Despite the pressure that comes with competing against a 26-time World Champion, these young upstart Marlins showed no signs of defeat. In Game 4 of the Series, it was Pavano’s turn to take control of the spotlight, holding the vaunted Yankee line-up to one run over eight spectacular innings, and outdueling future Hall of Famer Roger Clemens. This brilliant performance, coupled with an even more impressive 2004 campaign (18 wins, only 8 losses, a 3.00 ERA, and over 222 innings pitched) made it clear that Pavano’s destiny would find him coming to the City That Never Sleeps.
On December 20, 2004, the Yankees got their fans an early Christmas present. After a heated bidding war with the Boston Red Sox, the Yankees emerged victorious, signing the coveted Pavano to a four-year contract. After 2004’s heartbreaking defeat at the hands of Lady Luck, the Yankees reloaded, acquiring Pavano, firey hurler Jaret Wright, and vaunted strikeout artist Randy Johnson to bolster a frail and fragile pitching rotation.
Unfortunately for the Yankees, Pavano’s tenure was over before it had a chance to begin. Pavano pitched like the ace of old in 2005, racking up quality starts in 7 of his first 10 appearances, including an impressive performance against the Red Sox at The Stadium on April 5th. But shoulder trouble hampered him once again, and he wasn’t the same after coming off of the Disabled List.
In 2006, Pavano’s luck took an even more sinister turn, with a freak injury to his buttocks, and an unfortunate car accident punctuating what turned out to be a lost season. While some members of the media, and some members of his own team, questioned his commitment to the Yankees, it was Pavano himself that kept his automobile accident secret, in the hopes that the Yankees wouldn’t discover that he was seriously hurt. Only the truest of sportsmen suffer though such indignities for the sake of his own well-being, and Carl Pavano is such a man.

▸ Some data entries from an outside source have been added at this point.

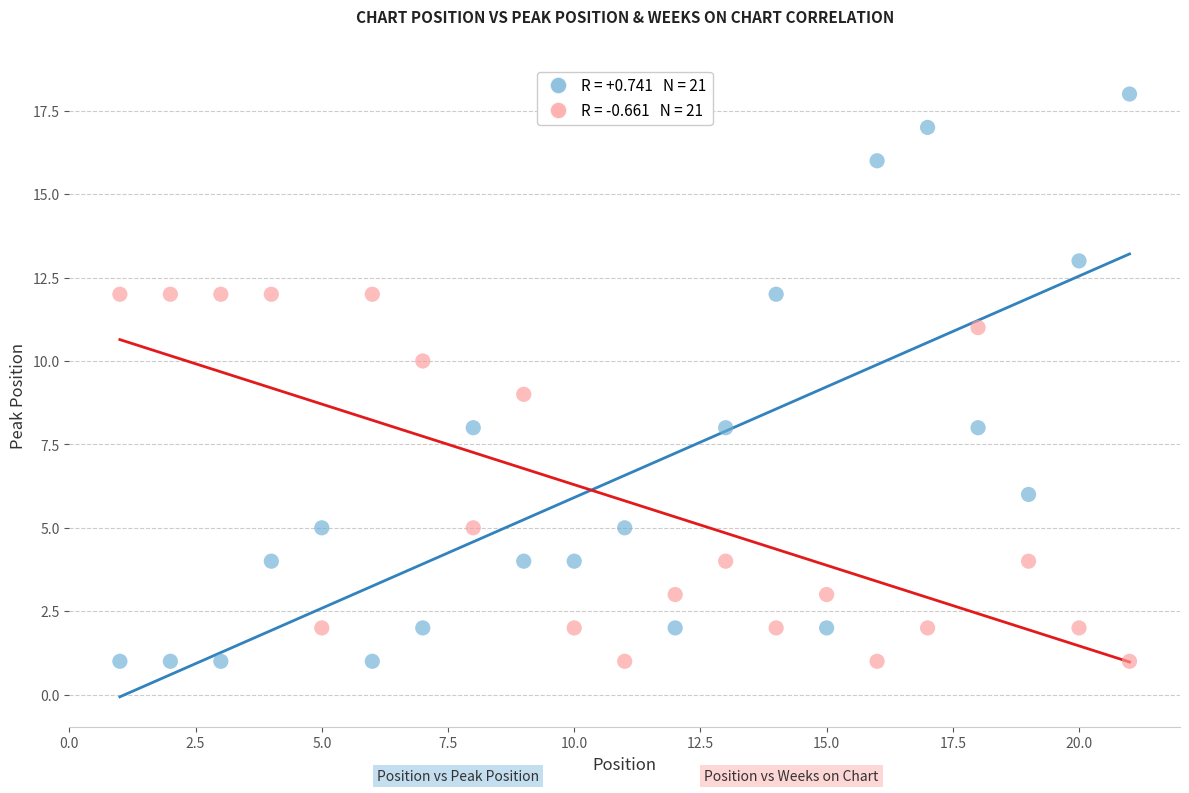

Across all data points, what is the range of Y values (max minus min)?

17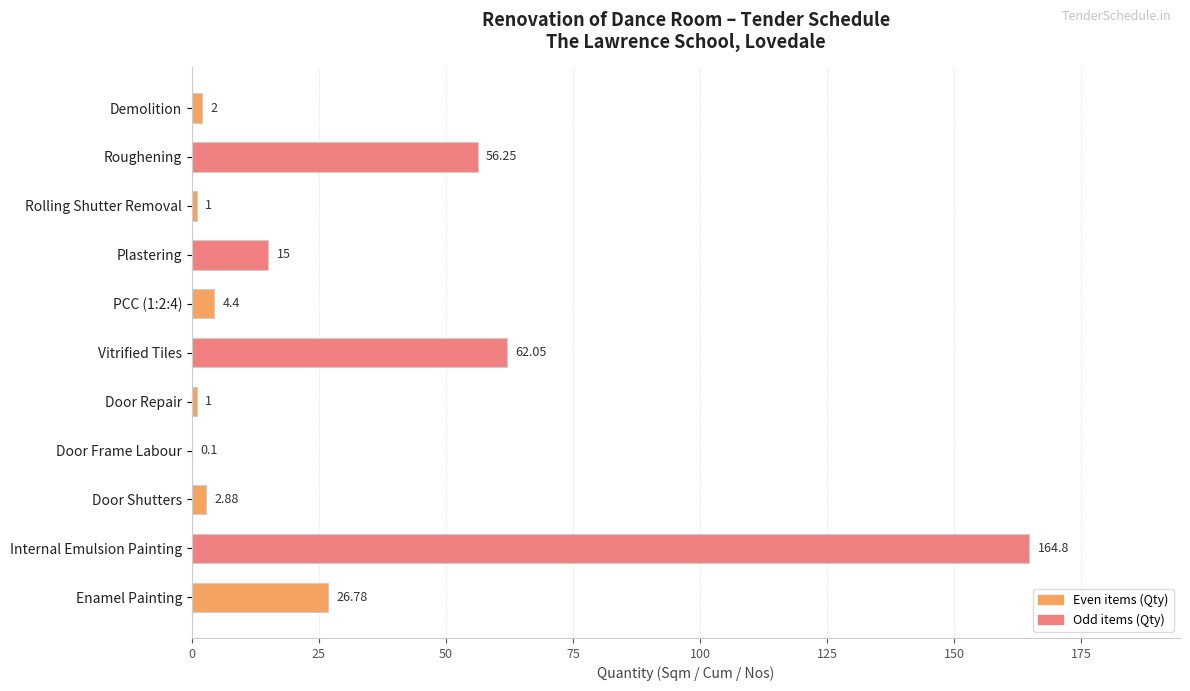

Which category has the highest value across all series?

Internal Emulsion Painting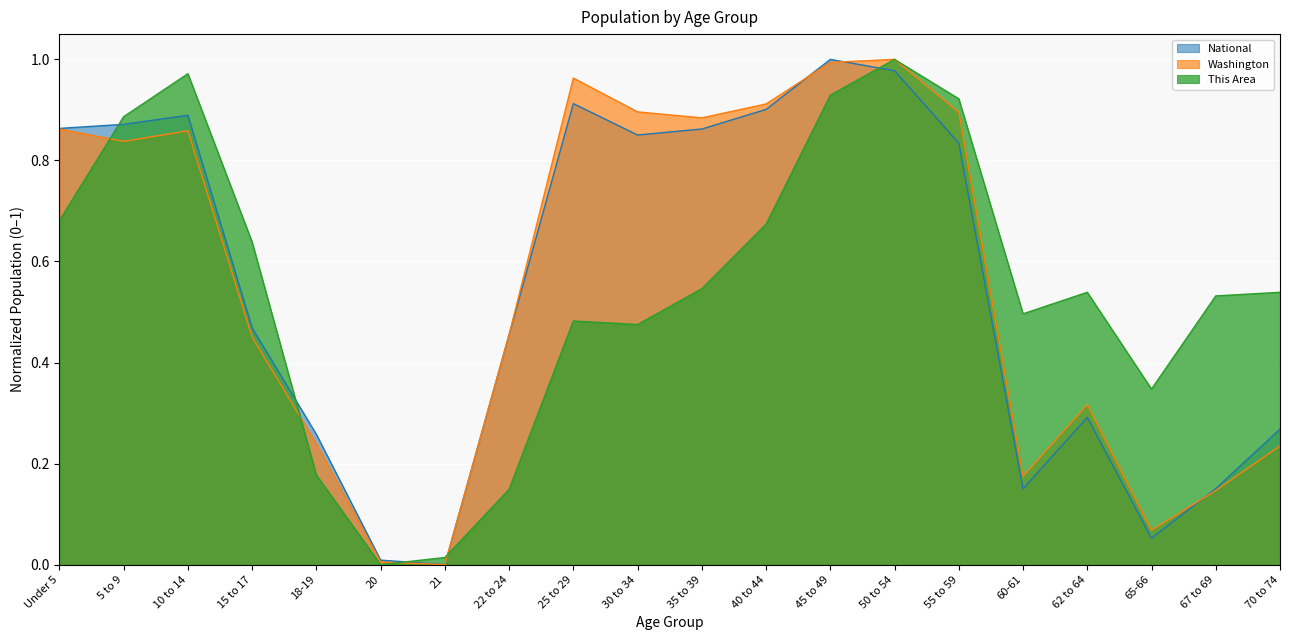

At which category does the chart reach its peak across all series?

50 to 54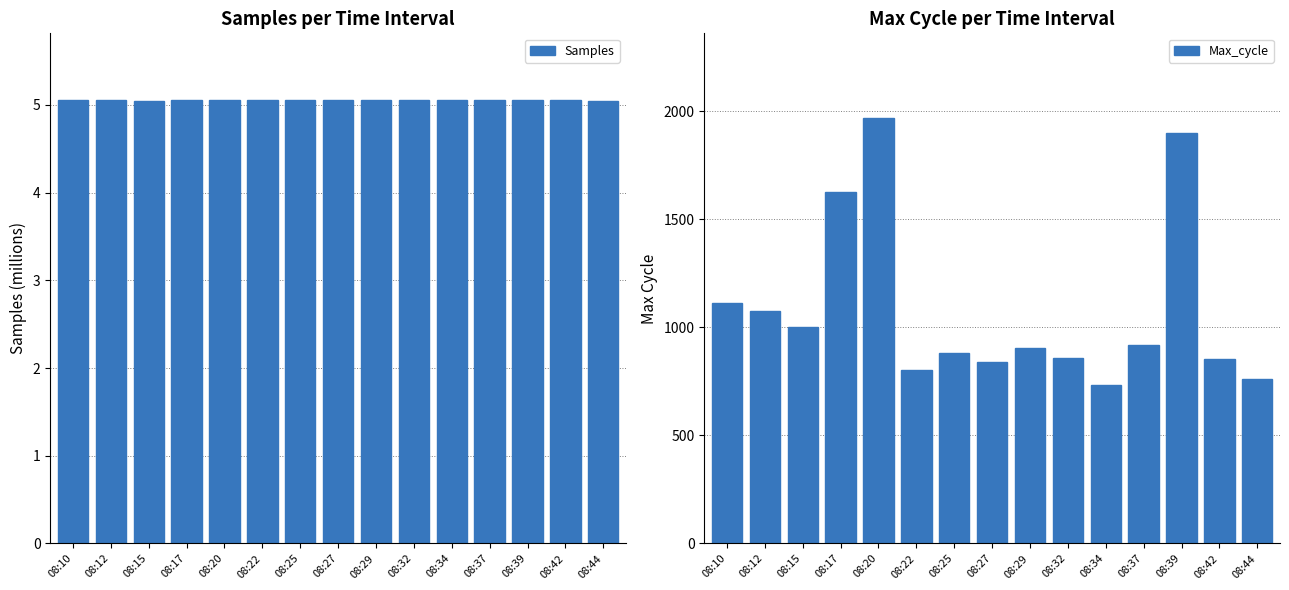

Rank the series by their average value, from highest to lowest.

Max_cycle, Samples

Though his 2007 season, and his Yankee career, are now in the history books, Pavano had one last shining moment left in that golden arm of his. After an auspicious Opening Day emergency start, Pavano took the mound on April 9th against the pride of the AL Central, the Minnesota Twins. In front of 26,047 fans, and against former Baltimore Oriole ace Sir Sidney Ponson, Pavano spinned a gem, holding the Twins offense to only 2 runs in 7 innings of work. He limited AL batting champion Joe Mauer to one hit, and kept reigning AL MVP Justin Morneau out of the hit column. It was a dazzling display of craft and gamesmanship, giving the Yankees the opportunity to pull out an important 8-2 victory.
This final performance was a reminder, both to Yankee fans and to fans of the game of baseball, of the sort of player that Carl Pavano was, and will always seem to be. And during this Memorial Day weekend, when people all over the world remember those that sacrified their own lives for the good of our American way of life, let us remember this baseballplayer, this man, Carl Anthony Pavano. He is a proud, shameless man that transcended both the game he loved and the injuries he endured. And in just a short amount of time, Carl Pavano quickly became a Yankee that no one will soon forget, and a Yankee that no one will ever want to forget.
For Yankeeography, I’m John Sterling.
John Sterling moves with the speed of a young Tino Martinez.
Damnit, you did it before I could for my site.